**Prompt:** Below are some records; copy them word for word and drop the pictures.

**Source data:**

──────────

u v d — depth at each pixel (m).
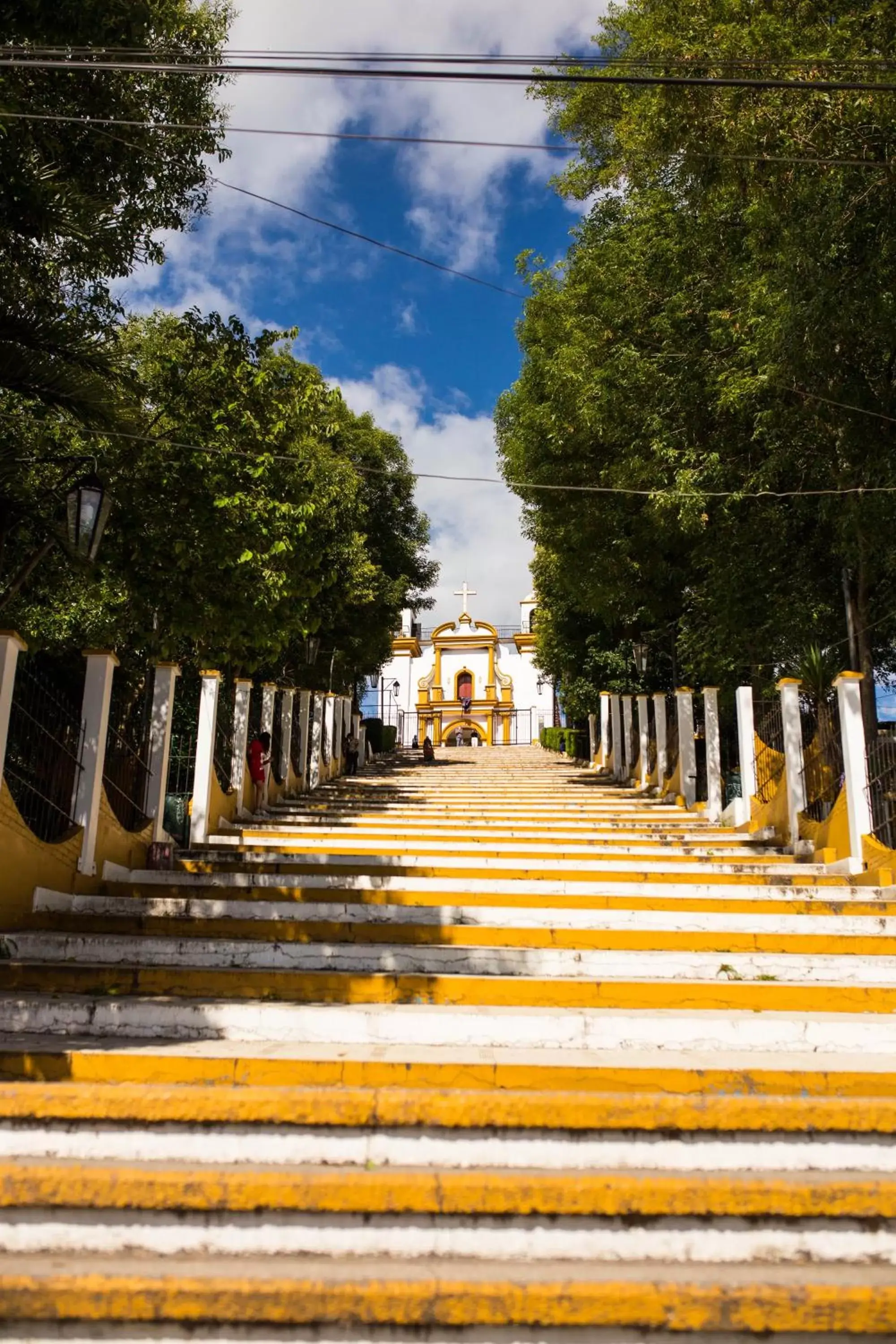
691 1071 4.20
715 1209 3.37
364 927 6.55
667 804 15.16
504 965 6.14
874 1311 3.01
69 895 7.09
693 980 6.04
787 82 5.09
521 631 46.03
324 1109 3.77
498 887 8.16
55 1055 4.24
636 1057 4.57
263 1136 3.75
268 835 11.29
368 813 13.87
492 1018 4.93
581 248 14.62
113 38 6.72
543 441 14.93
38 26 6.38
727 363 10.85
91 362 7.28
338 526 19.27
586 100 13.52
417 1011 4.96
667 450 11.38
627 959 6.17
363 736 26.03
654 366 11.98
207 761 11.05
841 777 10.09
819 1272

──────────

**Solution:**
u v d — depth at each pixel (m).
691 1071 4.20
715 1209 3.37
364 927 6.55
667 804 15.16
504 965 6.14
874 1311 3.01
69 895 7.09
693 980 6.04
787 82 5.09
521 631 46.03
324 1109 3.77
498 887 8.16
55 1055 4.24
636 1057 4.57
263 1136 3.75
268 835 11.29
368 813 13.87
492 1018 4.93
581 248 14.62
113 38 6.72
543 441 14.93
38 26 6.38
727 363 10.85
91 362 7.28
338 526 19.27
586 100 13.52
417 1011 4.96
667 450 11.38
627 959 6.17
363 736 26.03
654 366 11.98
207 761 11.05
841 777 10.09
819 1272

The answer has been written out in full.